◆ **TEXT FOR ANALYSIS**:
Well you better have your eyes checked because the PQ blows since it's not true HD (even though my TV is incapable or reproducing that res)

Blah, blah blah... and there goes the thread into HD Lite hell!

That's the kind of crap I am just tired of seeing. My comment came after reading the third thread in a row on one night that fell into that trap!

Again, I understand the argument. I mostly agree with the argument. But hammering the same crap over and over and over and over and over and over and over and over and over and over and over and over and over and over and over and over and over and over and over and over and over and over and over and over and over and over and over and over and over and over and over and over and over and over and over and over and over and over and over and over and over and over and over and over and over and over and over and over and over and over and over and over and over and over and over and over and over and over and over and over and over and over and over and over and over and over and over and over and over and over and over and over and over and over and over and over and over and over and over and over and over and over and over and over and over and over and over and over and over and over and over and over and over and over and over and over and over and over and over and over and over and over and over and over and over and over and over and over and over and over and over again, doesn't fix anything. It makes people tune out.

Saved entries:
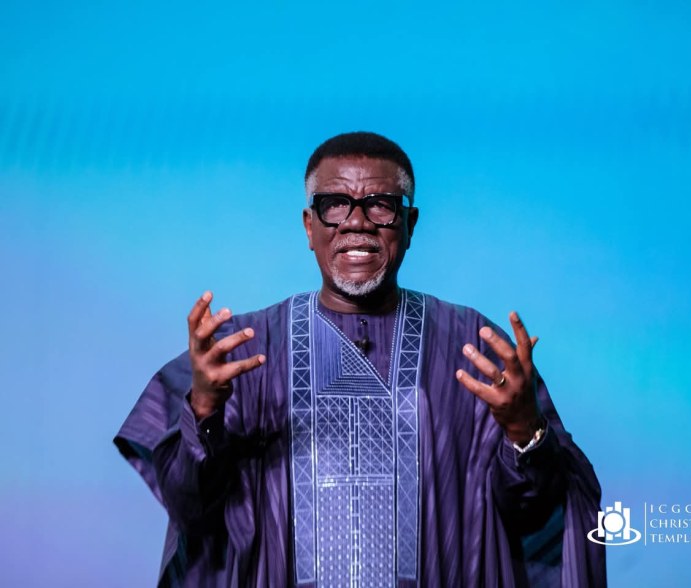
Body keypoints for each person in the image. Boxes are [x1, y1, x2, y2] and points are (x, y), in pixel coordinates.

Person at [115, 132, 606, 587]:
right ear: (310, 226)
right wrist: (203, 408)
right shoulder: (241, 352)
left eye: (380, 205)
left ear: (409, 224)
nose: (357, 222)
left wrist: (524, 431)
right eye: (334, 205)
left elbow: (539, 512)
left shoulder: (472, 347)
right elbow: (192, 507)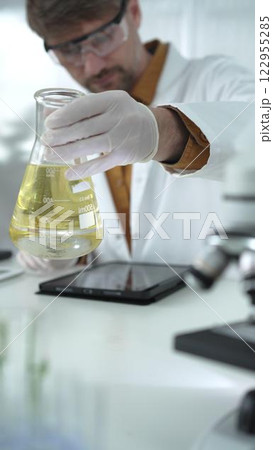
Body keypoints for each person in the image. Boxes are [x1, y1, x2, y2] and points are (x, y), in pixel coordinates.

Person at [17, 0, 254, 272]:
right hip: (117, 313)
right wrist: (64, 253)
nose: (92, 66)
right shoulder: (71, 120)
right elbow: (101, 249)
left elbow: (259, 133)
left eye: (103, 38)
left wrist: (163, 131)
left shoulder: (216, 79)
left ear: (134, 13)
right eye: (69, 51)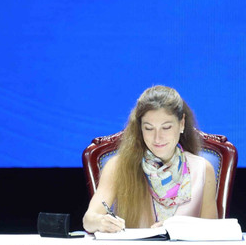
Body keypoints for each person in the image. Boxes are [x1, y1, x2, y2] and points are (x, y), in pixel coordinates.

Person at [83, 85, 218, 233]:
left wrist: (180, 227)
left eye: (166, 128)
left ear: (182, 124)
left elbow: (213, 231)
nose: (157, 138)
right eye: (148, 128)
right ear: (140, 128)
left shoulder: (202, 169)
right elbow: (88, 220)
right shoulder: (118, 166)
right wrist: (100, 221)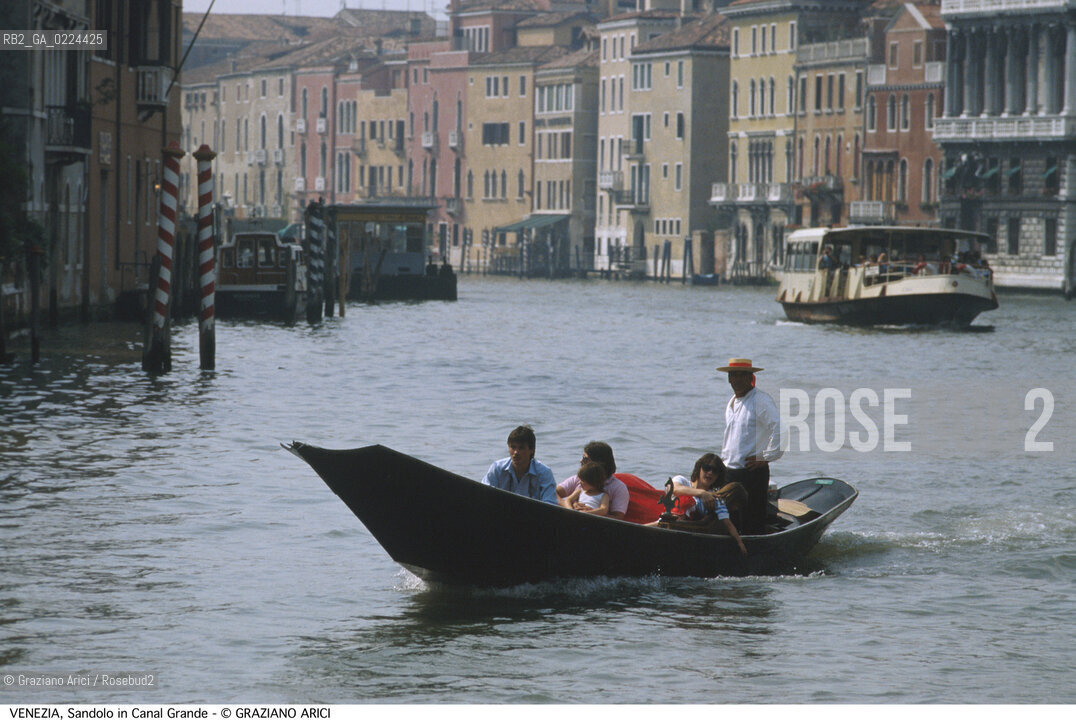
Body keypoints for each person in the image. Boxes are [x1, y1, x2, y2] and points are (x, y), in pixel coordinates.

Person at [717, 358, 783, 535]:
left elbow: (780, 429)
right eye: (733, 375)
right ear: (729, 379)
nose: (737, 380)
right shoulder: (732, 402)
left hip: (751, 472)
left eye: (741, 375)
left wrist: (765, 457)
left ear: (750, 378)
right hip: (730, 470)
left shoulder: (760, 400)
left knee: (752, 521)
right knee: (727, 520)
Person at [481, 425, 556, 504]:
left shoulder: (544, 473)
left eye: (521, 448)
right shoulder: (497, 468)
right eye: (513, 447)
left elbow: (550, 504)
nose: (516, 452)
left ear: (531, 450)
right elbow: (484, 494)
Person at [556, 441, 629, 520]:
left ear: (597, 463)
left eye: (585, 458)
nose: (581, 461)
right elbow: (553, 492)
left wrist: (591, 512)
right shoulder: (578, 479)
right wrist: (570, 507)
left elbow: (618, 518)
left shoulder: (618, 488)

◆ **TASK TO CARRY OUT**:
In the forum post, what does the writer say repeating the same argument over and over makes people do?

◆ **YOUR RESPONSE**:
It makes people tune out.